The Insurance Institute for Highway Safety found a class of vehicles had poor ratings for rear-seat safety.
GREENSBORO, N.C. — New crash test data from the Insurance Institute for Highway Safety found several midsize SUV models scored poorly in protecting passengers in the rear seats. Six of the 13 tested were rated poor for the rear seat.
“The majority of the midsize SUVs that we evaluated have a lot of work to do to improve safety for the rear seat position,” Raul Arbelaez, vice president of the IIHS Vehicle Research Center, told CBS News.
Those six were the Honda Pilot, Hyundai Palisade, Jeep Grand Cherokee, Jeep Wrangler 4-door, Mazda CX-9 and Nissan Murano.
“We just saw injuries, injury measures on the dummy, that were too high on the chest,” Arbelaez said. “High levels of head and neck forces.”
This is a change from years past because Arbalaez says testing has become tougher.
“I wouldn’t say that any of these vehicles became less safe,” Arbelaez said. “We continue to move the goalposts and create more challenging tests that we feel give consumers information about which vehicles are the safest.”
Four of the 13 SUVs received good ratings for backseat safety: the Ford Explorer, Ford Mustang Mach-E, Subaru Ascent and the Tesla Model Y. Three others received marginal ratings: the Chevrolet Traverse, Toyota Highlander and Volkswagen Atlas.
While there were some rear-seat issues, all 13 tested vehicles earned good marks for driver protection.

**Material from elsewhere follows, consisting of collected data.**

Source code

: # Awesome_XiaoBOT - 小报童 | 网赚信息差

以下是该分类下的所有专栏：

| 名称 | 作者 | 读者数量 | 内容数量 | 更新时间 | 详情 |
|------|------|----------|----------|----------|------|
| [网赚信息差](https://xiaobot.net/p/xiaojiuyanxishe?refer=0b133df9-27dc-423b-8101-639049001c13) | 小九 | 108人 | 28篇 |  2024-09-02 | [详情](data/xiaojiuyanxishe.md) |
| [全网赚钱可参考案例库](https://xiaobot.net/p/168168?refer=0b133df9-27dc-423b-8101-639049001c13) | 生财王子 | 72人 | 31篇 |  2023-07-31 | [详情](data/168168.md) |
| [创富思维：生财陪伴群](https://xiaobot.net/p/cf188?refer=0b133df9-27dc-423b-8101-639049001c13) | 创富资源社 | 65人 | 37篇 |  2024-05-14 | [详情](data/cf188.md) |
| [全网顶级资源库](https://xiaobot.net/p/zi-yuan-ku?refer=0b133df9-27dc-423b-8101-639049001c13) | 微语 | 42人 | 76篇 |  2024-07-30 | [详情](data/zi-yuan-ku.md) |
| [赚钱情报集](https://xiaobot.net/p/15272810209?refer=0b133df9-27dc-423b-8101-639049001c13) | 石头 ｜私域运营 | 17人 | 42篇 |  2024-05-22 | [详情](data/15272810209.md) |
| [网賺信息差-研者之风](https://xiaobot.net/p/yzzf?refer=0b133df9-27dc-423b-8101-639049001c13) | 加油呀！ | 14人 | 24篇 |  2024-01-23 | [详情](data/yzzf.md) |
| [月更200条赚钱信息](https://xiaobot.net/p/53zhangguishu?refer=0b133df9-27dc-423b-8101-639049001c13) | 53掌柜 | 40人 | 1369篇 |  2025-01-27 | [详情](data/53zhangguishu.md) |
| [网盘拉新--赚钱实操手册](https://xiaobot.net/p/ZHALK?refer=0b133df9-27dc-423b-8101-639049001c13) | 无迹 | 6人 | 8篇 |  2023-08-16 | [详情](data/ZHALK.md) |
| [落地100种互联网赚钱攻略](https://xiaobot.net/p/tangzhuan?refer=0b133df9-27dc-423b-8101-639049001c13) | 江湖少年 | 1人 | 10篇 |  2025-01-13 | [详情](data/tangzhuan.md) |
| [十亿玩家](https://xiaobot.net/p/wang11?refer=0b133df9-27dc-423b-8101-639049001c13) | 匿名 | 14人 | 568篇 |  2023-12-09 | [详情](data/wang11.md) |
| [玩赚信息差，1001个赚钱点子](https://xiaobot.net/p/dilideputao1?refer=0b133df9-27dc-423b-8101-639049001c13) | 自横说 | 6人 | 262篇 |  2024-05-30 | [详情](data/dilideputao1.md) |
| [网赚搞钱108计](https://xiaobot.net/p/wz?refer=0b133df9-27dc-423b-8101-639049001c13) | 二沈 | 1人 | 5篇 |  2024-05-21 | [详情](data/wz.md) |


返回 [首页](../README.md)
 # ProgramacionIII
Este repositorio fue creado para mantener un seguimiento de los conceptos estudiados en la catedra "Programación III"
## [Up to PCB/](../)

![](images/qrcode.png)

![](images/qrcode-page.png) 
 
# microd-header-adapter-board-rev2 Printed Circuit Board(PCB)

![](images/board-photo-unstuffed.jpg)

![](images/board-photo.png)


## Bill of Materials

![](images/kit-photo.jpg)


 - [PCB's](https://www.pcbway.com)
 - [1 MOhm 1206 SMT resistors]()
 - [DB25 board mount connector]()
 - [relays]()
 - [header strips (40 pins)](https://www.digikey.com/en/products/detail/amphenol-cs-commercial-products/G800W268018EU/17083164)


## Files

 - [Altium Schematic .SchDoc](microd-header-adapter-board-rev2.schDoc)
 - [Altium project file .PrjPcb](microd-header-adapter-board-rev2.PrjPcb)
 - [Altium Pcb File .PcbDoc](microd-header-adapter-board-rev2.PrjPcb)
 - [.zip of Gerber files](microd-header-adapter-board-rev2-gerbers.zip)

The Alliance for Automotive Innovation, a trade association that represents several vehicle manufacturers, provided CBS News with the following statement Tuesday in response to the IIHS report:
“Safety is the auto industry’s top priority. Vehicles continue to get safer as automakers across the board test, develop and integrate promising new technologies to help prevent crashes and protect occupants in the event of a crash. While innovations continue to make the driving experience safer, seatbelts and seatbelt reminder systems are a critical safety component to today’s vehicles, and we encourage all occupants to ensure they are belted on every trip.”